デイゲーム広範囲サーチはLUCK-Vじゃなくていい。

そもそもデイゲーム広範囲サーチをするバイブレーションは鉄板バイブや波動の強い樹脂バイブでいい。LUCK-Vが生きるのは、魚がある程度付きそうな「ピンポイント」の攻略。手堅いブレイクや杭絡みのストラクチャ、潮目など。ある程度場所が絞れていて、そこにいるであろう魚に確実に口を使わせたい時、LUCK-Vのナチュラルな微波動は有効となる。

ナイトゲームに強い。

フラッシングを使えないナイトゲーム。シルエットの小さいルアーで少し早めの速度で下レンジを巻くことで状況を打破できることがある。秋のイナッコのたまり場で、イナッコの群れを少し早めのスピードでLUCK-Vを通すことでデカいシーバスが連発した。シンペンみたいなのだけど、アクションはシンペンじゃない。これを経験した時からLUCK-Vの虜になった。

橋脚でも使える。

ナイトの明暗部はやはりミノーやシンペンが主流となる。これでゲームが成立すればそれでいい。ただタフコンでこれらのルアーで全く反応ない時、あきらめる前にLUCK-Vを通してみて欲しい。何度も言うが、小さいシルエットを少し早めに巻いて反応する魚がいる。また微波動バイブの特徴として波動で場所を荒らすことなく、小場所も攻略する事ができる。

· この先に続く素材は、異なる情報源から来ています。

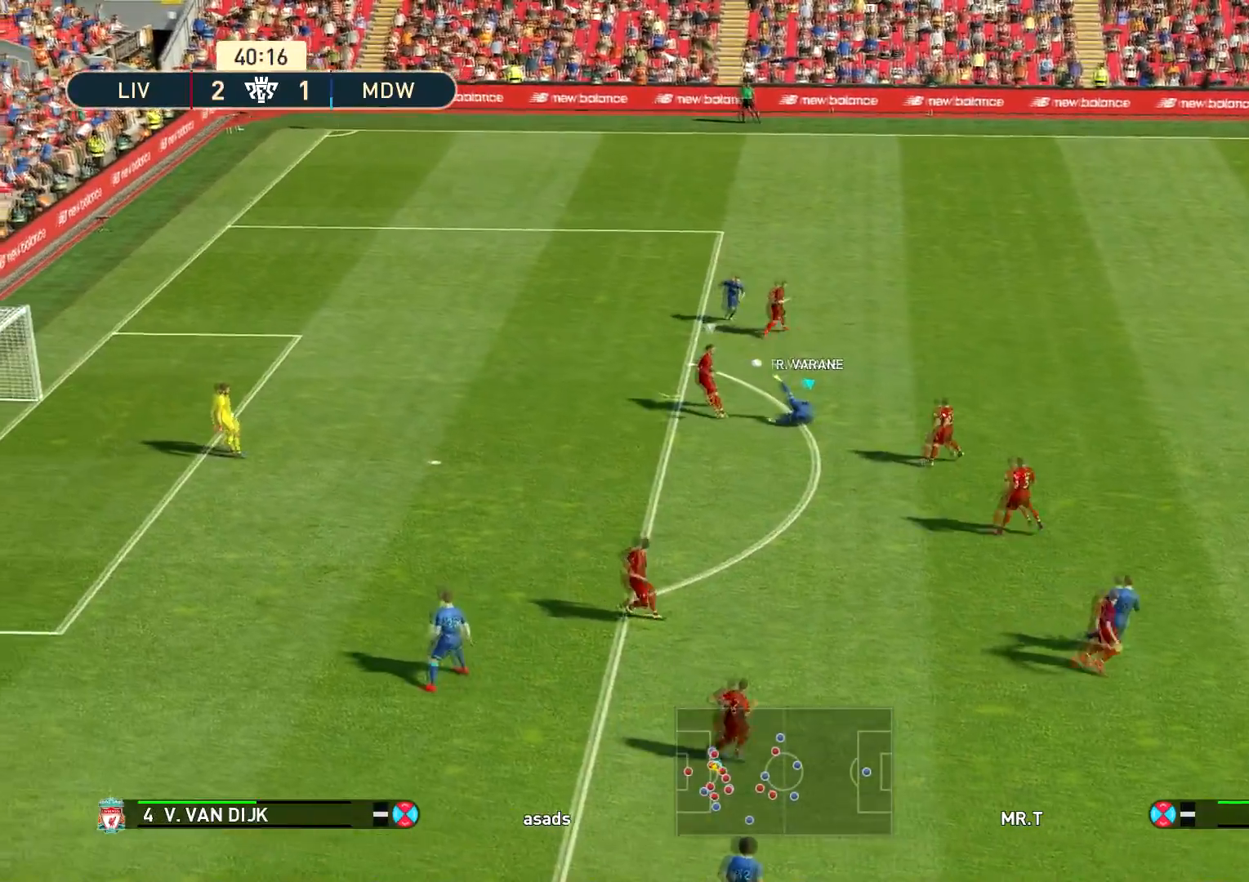
{"buttons": ["CROSS", "SQUARE", "R1"], "left_stick": "down-left", "right_stick": "center", "events": [[383, "left_stick", "down-left"], [417, "CROSS", "down"]]}
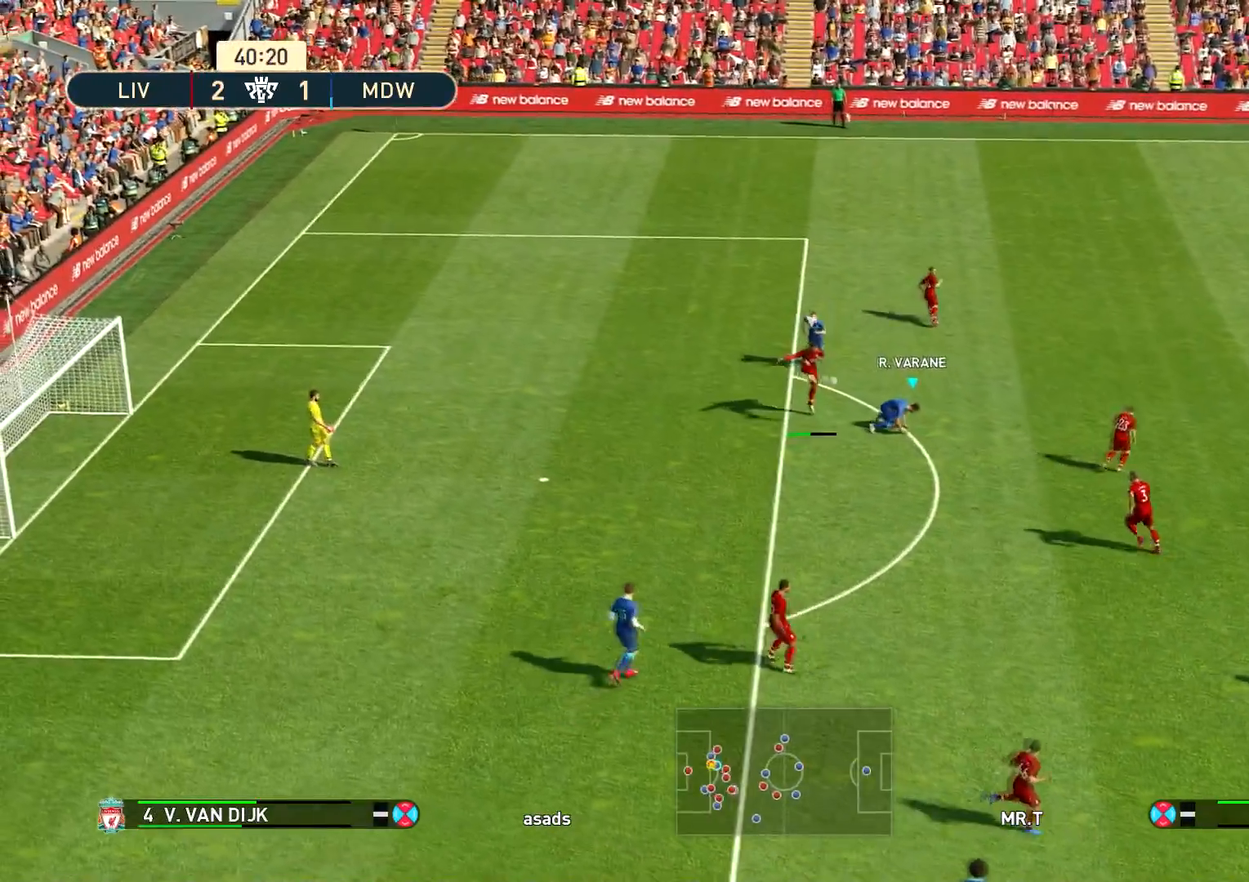
{"buttons": ["CROSS", "SQUARE", "R1"], "left_stick": "center", "right_stick": "center", "events": [[167, "left_stick", "down-right"], [267, "left_stick", "center"]]}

そして、この微波動バイブ「LUCK-V」の特徴をさらにレベルUPする事、さらに使いやすくする事を目標にモディファイモデルを開発する事になった。開発スタートから数か月投げ込んでようやく最終プロト形状を見ている。波動の強さは現行モデルを踏襲しつつ、「食わせルアー」としての性能を改良。波動の強さを変えない範囲で水の受け方を少し変えて、より軽快な動きと水平スイム姿勢を実現。そしてシルエットも丸みを帯びつつシャープな形状へ変更し、「食われやすさ」を追求している。